Discussero ancora ma il prete non trovava giusta l’idea di Jorgj.

— Se la scoperta del vero colpevole ha da portare un gran dolore a Columba, meglio prima che dopo il matrimonio: parrebbe che noi vogliamo renderci strumenti del suo castigo, e questo noi non dobbiamo volere.

— Ebbene, allora io mi rimetto a lei, prete Defraja, — disse Jorgj stanco. — Ma che Columba non torni più qui. Io la conosco: essa oramai è spinta dalla gelosia e dal rimorso: si tormenterà, inutilmente, inutilmente! Perchè può risorgere un morto dalla sua tomba, non un amore che è stato spento dall’odio e.... seguito da un altro amore!...

Allora il prete se ne andò di nuovo fino alla piazza della chiesa, e cominciò a passeggiare su e giù inquieto e perplesso.
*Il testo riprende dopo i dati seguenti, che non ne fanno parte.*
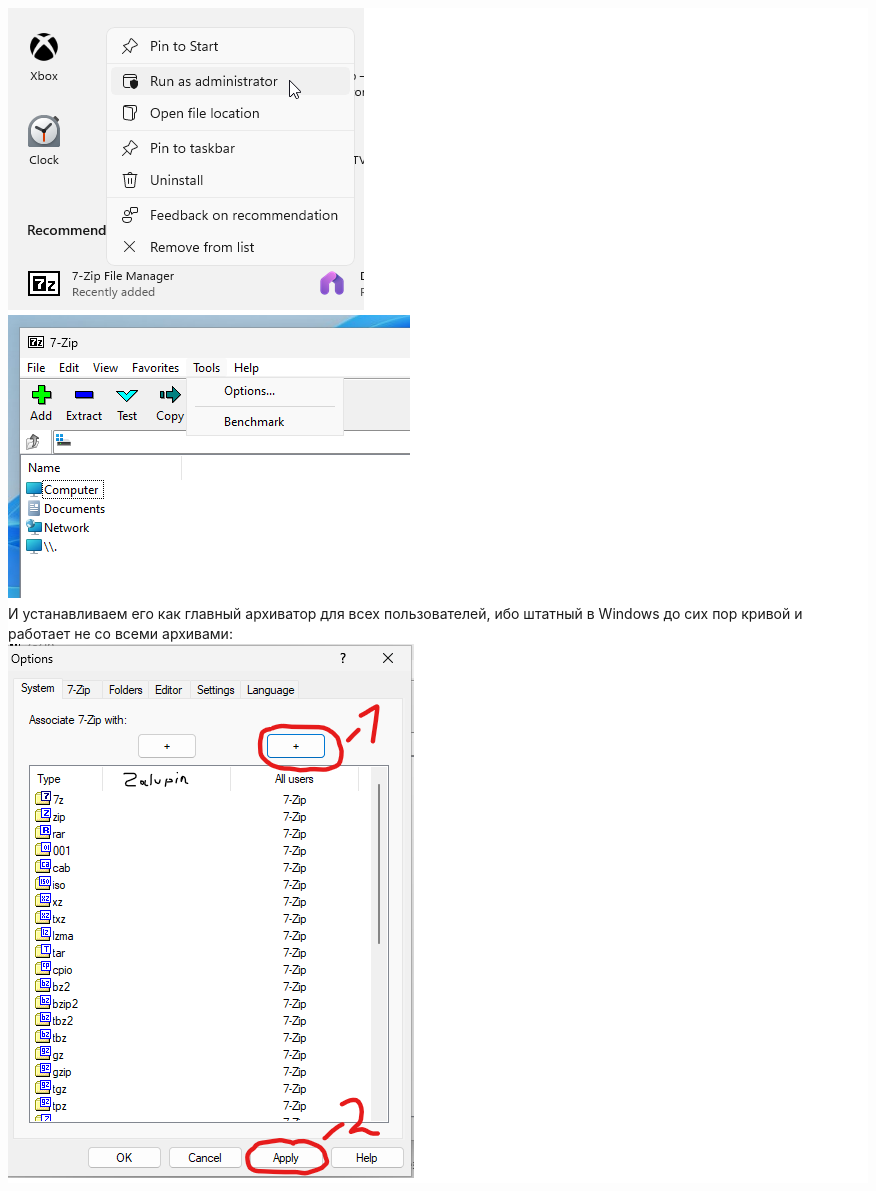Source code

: ![dff15f73a30e745b6556dc34a8666b1c.png](../_resources/dff15f73a30e745b6556dc34a8666b1c.png)  
![17996805f1afa68c4ab5d66f0bb1d25e.png](../_resources/17996805f1afa68c4ab5d66f0bb1d25e.png)  
И устанавливаем его как главный архиватор для всех пользователей, ибо штатный в Windows до сих пор кривой и работает не со всеми архивами:  
![d8321d7d0f1a3f60f47c36a92a1b1780.png](../_resources/d8321d7d0f1a3f60f47c36a92a1b1780.png)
Di tanto in tanto tossiva, fermandosi come richiamato da un ricordo improvviso. Anche le pagine sbiadite della sua vita racchiudevano un episodio romantico: una donna lo aveva amato, lo aveva tradito, poi era tornata a lui quando un amore più grande di tutte le passioni umane unite assieme, l’amore di Dio, lo aveva già liberato dal piccolo amore terreno. Ma se l’anima è forte il corpo è fragile; e per sfuggire alle persecuzioni della donna egli era partito rifugiandosi sulla montagna come un eremita.

Ma il disgraziato Jorgj non poteva fuggire: come aiutarlo?

Fra Jorgj e Columba l’anima del prete esitava; egli sentiva pietà d’entrambi, ma la bilancia pendeva dal lato di Jorgj. Finalmente, dopo lunghe esitazioni e discussioni con sè stesso, decise di favorire l’amico.